• **Required work**
Retype the text of every item below line for line, with no changes. Leave the pictures out of your answer.
=== Section Start ===
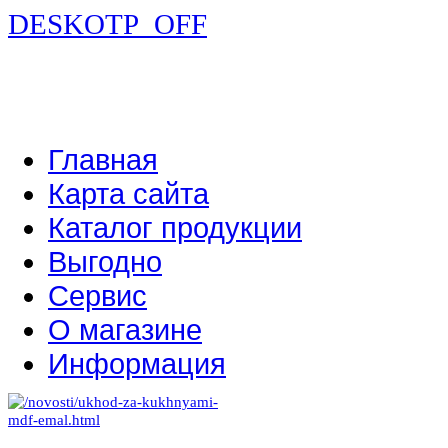
DESKOTP_OFF
Главная
Карта сайта
Каталог продукции
Выгодно
Сервис
О магазине
Информация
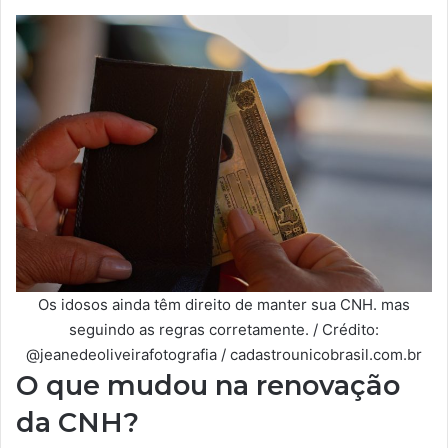
Os idosos ainda têm direito de manter sua CNH. mas
seguindo as regras corretamente. / Crédito:
@jeanedeoliveirafotografia / cadastrounicobrasil.com.br
O que mudou na renovação
da CNH?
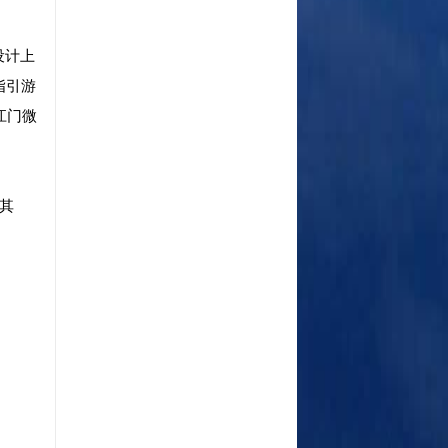
设计上
指引游
江门微
其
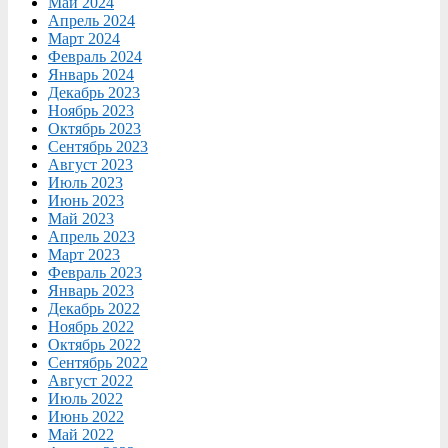
Май 2024
Апрель 2024
Март 2024
Февраль 2024
Январь 2024
Декабрь 2023
Ноябрь 2023
Октябрь 2023
Сентябрь 2023
Август 2023
Июль 2023
Июнь 2023
Май 2023
Апрель 2023
Март 2023
Февраль 2023
Январь 2023
Декабрь 2022
Ноябрь 2022
Октябрь 2022
Сентябрь 2022
Август 2022
Июль 2022
Июнь 2022
Май 2022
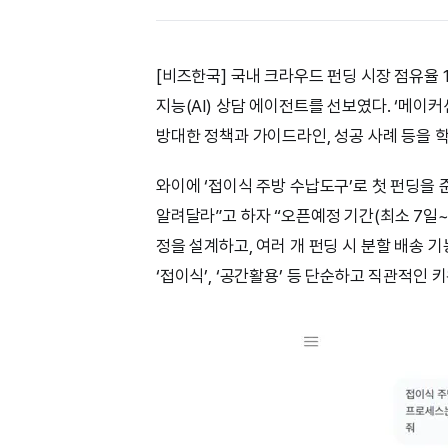
[비즈한국] 국내 크라우드 펀딩 시장 점유율 
지능(AI) 상담 에이전트를 선보였다. ‘메이커
방대한 정책과 가이드라인, 성공 사례 등을 
와이에 ‘접이식 주방 수납도구’로 첫 펀딩을
알려달라”고 하자 “오픈예정 기간(최소 7일~최
정을 설계하고, 여러 개 펀딩 시 분할 배송 기능
‘접이식’, ‘공간활용’ 등 단순하고 직관적인 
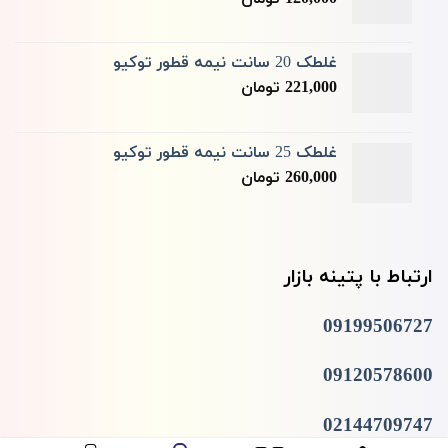
غلطک 20 سانت نیمه قطور توکیو
221,000
تومان
غلطک 25 سانت نیمه قطور توکیو
260,000
تومان
ارتباط با پتینه بازار
09199506727
09120578600
02144709747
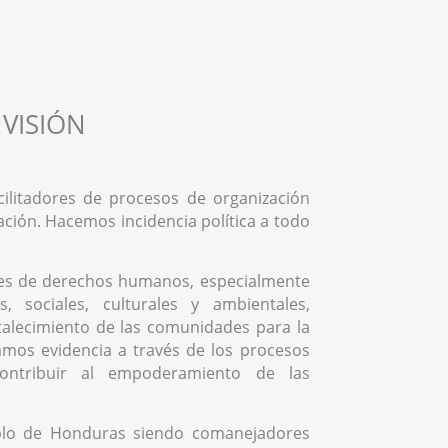
VISIÓN
ilitadores de procesos de organización
ación. Hacemos incidencia política a todo
es de derechos humanos, especialmente
, sociales, culturales y ambientales,
rtalecimiento de las comunidades para la
mos evidencia a través de los procesos
contribuir al empoderamiento de las
blo de Honduras siendo comanejadores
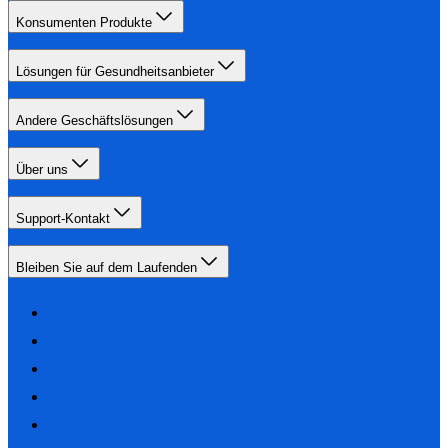
Konsumenten Produkte
Lösungen für Gesundheitsanbieter
Andere Geschäftslösungen
Über uns
Support-Kontakt
Bleiben Sie auf dem Laufenden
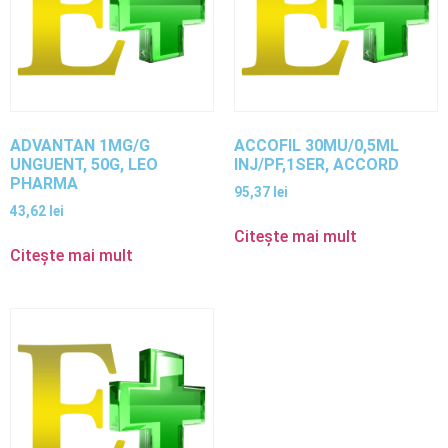
ADVANTAN 1MG/G
ACCOFIL 30MU/0,5ML
UNGUENT, 50G, LEO
INJ/PF,1SER, ACCORD
PHARMA
95,37
lei
43,62
lei
Citește mai mult
Citește mai mult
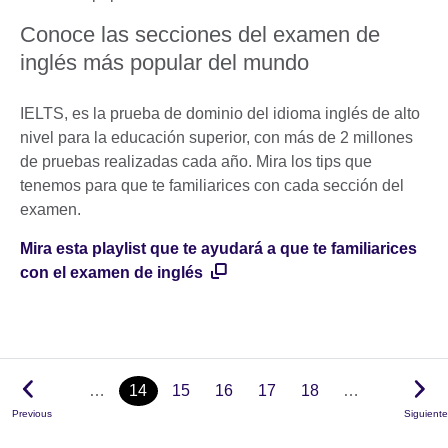
Conoce las secciones del examen de
inglés más popular del mundo
IELTS, es la prueba de dominio del idioma inglés de alto
nivel para la educación superior, con más de 2 millones
de pruebas realizadas cada año. Mira los tips que
tenemos para que te familiarices con cada sección del
examen.
Mira esta playlist que te ayudará a que te familiarices
con el examen de inglés
…
14
15
16
17
18
…
Previous
Siguiente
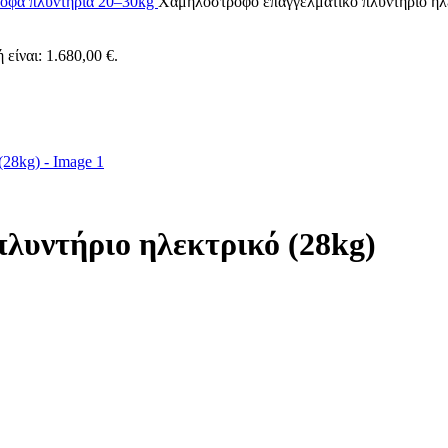
οφα πλυντήρια 20–30kg
Χαμηλόστροφο επαγγελματικό πλυντήριο ηλε
 είναι: 1.680,00 €.
λυντήριο ηλεκτρικό (28kg)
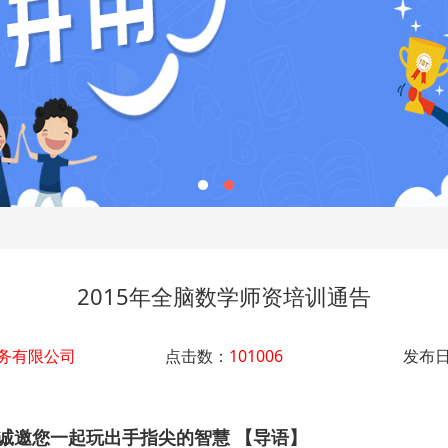
2015年全脑数学师资培训通告
务有限公司
点击数：
101006
发布
训诚邀您一起玩出手指尖的智慧 【导语】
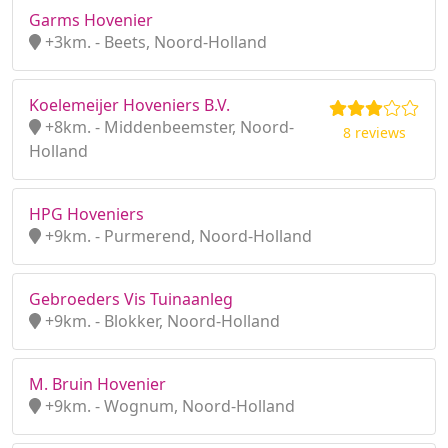
Garms Hovenier
+3km. - Beets, Noord-Holland
Koelemeijer Hoveniers B.V.
+8km. - Middenbeemster, Noord-
8 reviews
Holland
HPG Hoveniers
+9km. - Purmerend, Noord-Holland
Gebroeders Vis Tuinaanleg
+9km. - Blokker, Noord-Holland
M. Bruin Hovenier
+9km. - Wognum, Noord-Holland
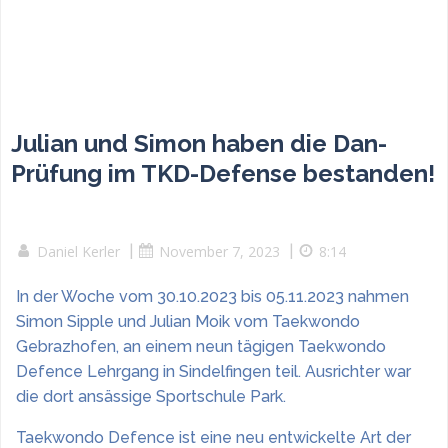
Julian und Simon haben die Dan-
Prüfung im TKD-Defense bestanden!
Daniel Kerler
|
November 7, 2023
|
8:14
In der Woche vom 30.10.2023 bis 05.11.2023 nahmen
Simon Sipple und Julian Moik vom Taekwondo
Gebrazhofen, an einem neun tägigen Taekwondo
Defence Lehrgang in Sindelfingen teil. Ausrichter war
die dort ansässige Sportschule Park.
Taekwondo Defence ist eine neu entwickelte Art der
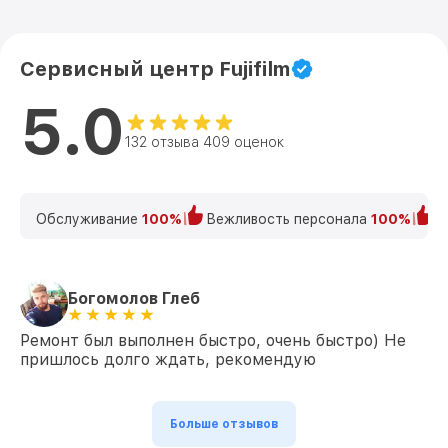
Сервисный центр Fujifilm
5.0
132 отзыва 409 оценок
Обслуживание
100%
Вежливость персонала
100%
К
Богомолов Глеб
Ремонт был выполнен быстро, очень быстро) Не
пришлось долго ждать, рекомендую
Больше отзывов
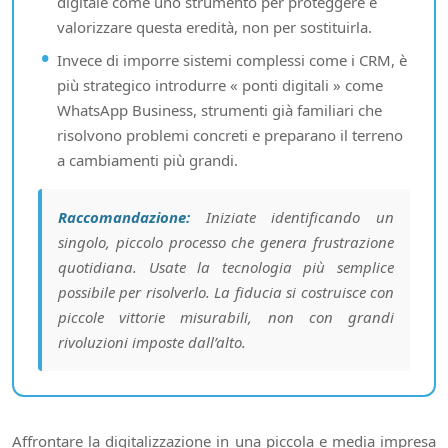
digitale come uno strumento per proteggere e
valorizzare questa eredità, non per sostituirla.
Invece di imporre sistemi complessi come i CRM, è
più strategico introdurre « ponti digitali » come
WhatsApp Business, strumenti già familiari che
risolvono problemi concreti e preparano il terreno
a cambiamenti più grandi.
Raccomandazione:
Iniziate identificando un
singolo, piccolo processo che genera frustrazione
quotidiana. Usate la tecnologia più semplice
possibile per risolverlo. La fiducia si costruisce con
piccole vittorie misurabili, non con grandi
rivoluzioni imposte dall’alto.
Affrontare la digitalizzazione in una piccola e media impresa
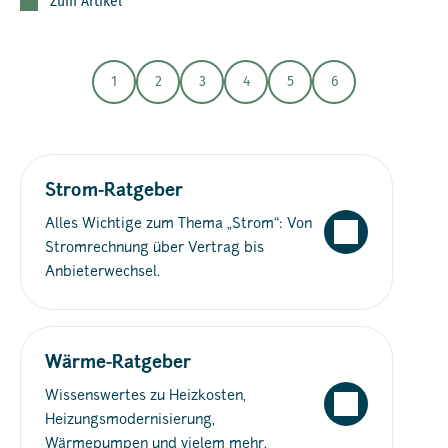
Zum Artikel
1
2
3
4
5
6
Strom-Ratgeber
Alles Wichtige zum Thema „Strom“: Von
Stromrechnung über Vertrag bis
Anbieterwechsel.
Wärme-Ratgeber
Wissenswertes zu Heizkosten,
Heizungsmodernisierung,
Wärmepumpen und vielem mehr.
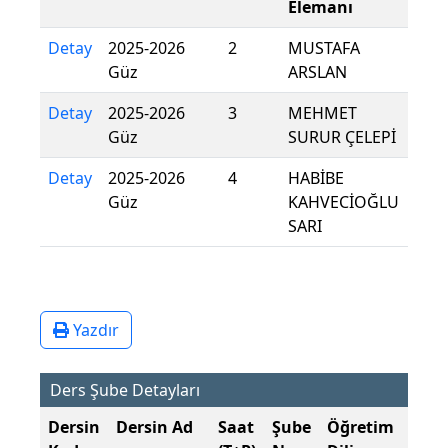
Elemanı
Detay
2025-2026
2
MUSTAFA
Güz
ARSLAN
Detay
2025-2026
3
MEHMET
Güz
SURUR ÇELEPİ
Detay
2025-2026
4
HABİBE
Güz
KAHVECİOĞLU
SARI
Yazdır
Ders Şube Detayları
Dersin
Dersin Ad
Saat
Şube
Öğretim
Şub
=== Section End ===
• **Problem solution**
DESKOTP_OFF
Главная
Карта сайта
Каталог продукции
Выгодно
Сервис
О магазине
Информация
Os idosos ainda têm direito de manter sua CNH. mas
seguindo as regras corretamente. / Crédito:
@jeanedeoliveirafotografia / cadastrounicobrasil.com.br
O que mudou na renovação
da CNH?
设计上
指引游
江门微
其
Май 2024
Апрель 2024
Март 2024
Февраль 2024
Январь 2024
Декабрь 2023
Ноябрь 2023
Октябрь 2023
Сентябрь 2023
Август 2023
Июль 2023
Июнь 2023
Май 2023
Апрель 2023
Март 2023
Февраль 2023
Январь 2023
Декабрь 2022
Ноябрь 2022
Октябрь 2022
Сентябрь 2022
Август 2022
Июль 2022
Июнь 2022
Май 2022
[비즈한국] 국내 크라우드 펀딩 시장 점유율 
지능(AI) 상담 에이전트를 선보였다. ‘메이커
방대한 정책과 가이드라인, 성공 사례 등을 
와이에 ‘접이식 주방 수납도구’로 첫 펀딩을
알려달라”고 하자 “오픈예정 기간(최소 7일~최
정을 설계하고, 여러 개 펀딩 시 분할 배송 기능
‘접이식’, ‘공간활용’ 등 단순하고 직관적인 
غلطک 20 سانت نیمه قطور توکیو
221,000
تومان
غلطک 25 سانت نیمه قطور توکیو
260,000
تومان
ارتباط با پتینه بازار
09199506727
09120578600
02144709747
VISIÓN
ilitadores de procesos de organización
ación. Hacemos incidencia política a todo
es de derechos humanos, especialmente
, sociales, culturales y ambientales,
rtalecimiento de las comunidades para la
mos evidencia a través de los procesos
contribuir al empoderamiento de las
blo de Honduras siendo comanejadores
Konsumenten Produkte
Lösungen für Gesundheitsanbieter
Andere Geschäftslösungen
Über uns
Support-Kontakt
Bleiben Sie auf dem Laufenden
ADVANTAN 1MG/G
ACCOFIL 30MU/0,5ML
UNGUENT, 50G, LEO
INJ/PF,1SER, ACCORD
PHARMA
95,37
lei
43,62
lei
Citește mai mult
Citește mai mult
Conoce las secciones del examen de
inglés más popular del mundo
IELTS, es la prueba de dominio del idioma inglés de alto
nivel para la educación superior, con más de 2 millones
de pruebas realizadas cada año. Mira los tips que
tenemos para que te familiarices con cada sección del
examen.
Mira esta playlist que te ayudará a que te familiarices
con el examen de inglés
…
14
15
16
17
18
…
Previous
Siguiente
οφα πλυντήρια 20–30kg
Χαμηλόστροφο επαγγελματικό πλυντήριο ηλε
 είναι: 1.680,00 €.
λυντήριο ηλεκτρικό (28kg)
2015年全脑数学师资培训通告
务有限公司
点击数：
101006
发布
训诚邀您一起玩出手指尖的智慧 【导语】
Garms Hovenier
+3km. - Beets, Noord-Holland
Koelemeijer Hoveniers B.V.
+8km. - Middenbeemster, Noord-
8 reviews
Holland
HPG Hoveniers
+9km. - Purmerend, Noord-Holland
Gebroeders Vis Tuinaanleg
+9km. - Blokker, Noord-Holland
M. Bruin Hovenier
+9km. - Wognum, Noord-Holland
Julian und Simon haben die Dan-
Prüfung im TKD-Defense bestanden!
Daniel Kerler
|
November 7, 2023
|
8:14
In der Woche vom 30.10.2023 bis 05.11.2023 nahmen
Simon Sipple und Julian Moik vom Taekwondo
Gebrazhofen, an einem neun tägigen Taekwondo
Defence Lehrgang in Sindelfingen teil. Ausrichter war
die dort ansässige Sportschule Park.
Taekwondo Defence ist eine neu entwickelte Art der
Сервисный центр Fujifilm
5.0
132 отзыва 409 оценок
Обслуживание
100%
Вежливость персонала
100%
К
Богомолов Глеб
Ремонт был выполнен быстро, очень быстро) Не
пришлось долго ждать, рекомендую
Больше отзывов
digitale come uno strumento per proteggere e
valorizzare questa eredità, non per sostituirla.
Invece di imporre sistemi complessi come i CRM, è
più strategico introdurre « ponti digitali » come
WhatsApp Business, strumenti già familiari che
risolvono problemi concreti e preparano il terreno
a cambiamenti più grandi.
Raccomandazione:
Iniziate identificando un
singolo, piccolo processo che genera frustrazione
quotidiana. Usate la tecnologia più semplice
possibile per risolverlo. La fiducia si costruisce con
piccole vittorie misurabili, non con grandi
rivoluzioni imposte dall’alto.
Affrontare la digitalizzazione in una piccola e media impresa
Zum Artikel
1
2
3
4
5
6
Strom-Ratgeber
Alles Wichtige zum Thema „Strom“: Von
Stromrechnung über Vertrag bis
Anbieterwechsel.
Wärme-Ratgeber
Wissenswertes zu Heizkosten,
Heizungsmodernisierung,
Wärmepumpen und vielem mehr.
Elemanı
Detay
2025-2026
2
MUSTAFA
Güz
ARSLAN
Detay
2025-2026
3
MEHMET
Güz
SURUR ÇELEPİ
Detay
2025-2026
4
HABİBE
Güz
KAHVECİOĞLU
SARI
Yazdır
Ders Şube Detayları
Dersin
Dersin Ad
Saat
Şube
Öğretim
Şub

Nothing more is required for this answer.